In the latest chapter of an ongoing saga, a lawyer representing Faculty Against the Sexton Plan is asking N.Y.U. professors to come forward if they’ve been harassed or intimidated by the school’s administration.
“Some faculty members believe that their promotions have been blocked or stalled since speaking out against the Sexton Plan,” wrote Jim Walden, an attorney at Gibson, Dunn & Crutcher, in an e-mail encouraging victims to come forward. “Others have reported sudden interference with their plans to move their families into larger faculty apartments. Such retaliation is inappropriate and potentially illegal. The surest way to stop such tactics is to expose them.”
Mark Crispin Miller, a professor of Media, Culture and Communication at N.Y.U. and a spokesperson for Faculty Against the Sexton Plan, said the e-mail was intended to encourage open discussion. “It’s all the more difficult to have that rational conversation when people are afraid to disagree with their superiors,” he told The Local. “We would like people to break this nervous silence and talk honestly and openly about this kind of intimidation, which I think affects people on a broad range of issues.”
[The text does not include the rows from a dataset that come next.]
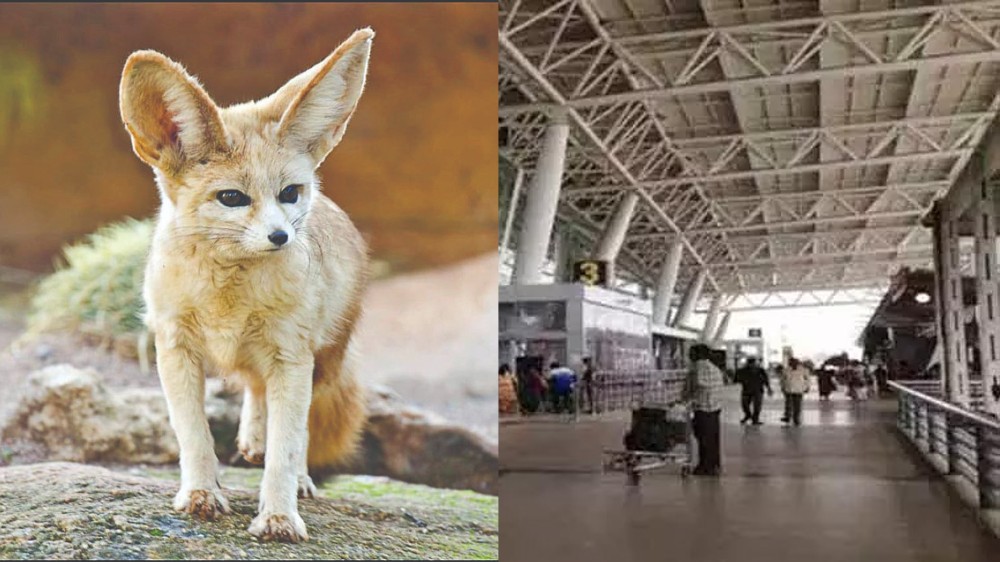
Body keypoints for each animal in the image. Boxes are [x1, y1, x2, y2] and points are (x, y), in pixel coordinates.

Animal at [117, 28, 375, 542]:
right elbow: (194, 435)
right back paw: (253, 438)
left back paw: (297, 478)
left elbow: (287, 445)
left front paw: (278, 515)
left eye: (289, 193)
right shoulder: (175, 350)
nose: (281, 237)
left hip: (321, 363)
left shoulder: (292, 357)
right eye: (232, 198)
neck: (227, 298)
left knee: (295, 425)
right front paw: (201, 493)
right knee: (256, 391)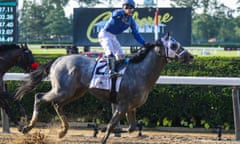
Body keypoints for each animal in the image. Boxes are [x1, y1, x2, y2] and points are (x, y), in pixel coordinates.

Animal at [15, 35, 194, 144]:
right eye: (174, 45)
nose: (190, 56)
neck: (139, 72)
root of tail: (58, 59)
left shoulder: (131, 107)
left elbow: (131, 127)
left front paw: (101, 128)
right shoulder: (122, 105)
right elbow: (111, 126)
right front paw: (103, 132)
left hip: (75, 92)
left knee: (57, 105)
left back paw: (63, 131)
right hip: (62, 90)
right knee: (39, 97)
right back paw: (27, 127)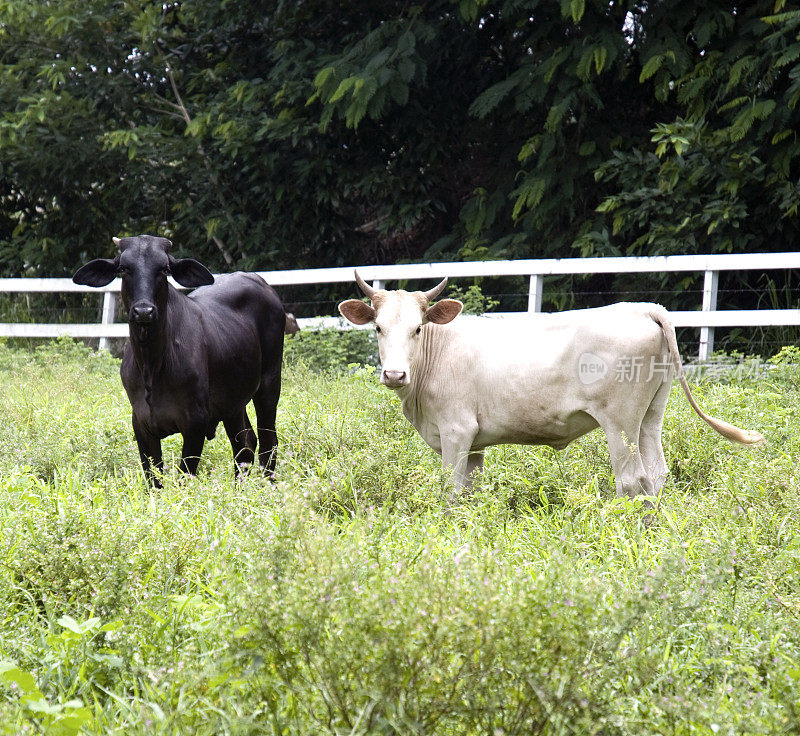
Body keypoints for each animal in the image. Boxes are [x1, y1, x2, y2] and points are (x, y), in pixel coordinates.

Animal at [72, 236, 284, 486]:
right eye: (123, 268)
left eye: (164, 269)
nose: (144, 311)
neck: (152, 365)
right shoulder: (141, 424)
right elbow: (154, 480)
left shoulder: (195, 423)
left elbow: (185, 477)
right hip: (233, 401)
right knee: (245, 446)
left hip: (270, 382)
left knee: (268, 442)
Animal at [338, 272, 764, 500]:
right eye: (378, 328)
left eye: (417, 328)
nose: (395, 375)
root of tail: (642, 307)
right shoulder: (475, 443)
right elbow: (471, 493)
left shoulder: (456, 431)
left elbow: (450, 492)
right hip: (650, 416)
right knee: (658, 475)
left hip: (620, 421)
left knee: (632, 480)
Though the e-mail, sent yesterday, doesn’t identify the school’s president as the source of the alleged intimidation and harassment, Mr. Miller was more blunt in conversation with The Local. “It obviously comes from John Sexton,” he said. “Who could it come from but the leader of the institution?”
Mr. Walden said he is not currently planning to file suit against the administration, but said, “We are concerned that N.Y.U is taking action against faculty who are expressing their opinions and their First Amendment rights.”
He said, “We’re not going to stand in the wings and let that happen.”
John Beckman, a spokesperson for N.Y.U., said he had seen the letter. “Apparently their motto is ‘When we don’t have much of a case, let’s just fall back on ‘Swift Boating’ the other guy,'” he wrote in an e-mail.
Next month, the Faculty of Arts and Sciences at N.Y.U. will decide whether to issue a vote of “no confidence” in Mr. Sexton’s leadership. Faculty members have voiced unhappiness over the university’s plans to expand in Greenwich Village, and with aspects of its international outreach.
Faculty Against the Sexton Plan currently has 150 public members and twice as many who will not publicly list their names for fear of retaliation, said Mr. Miller.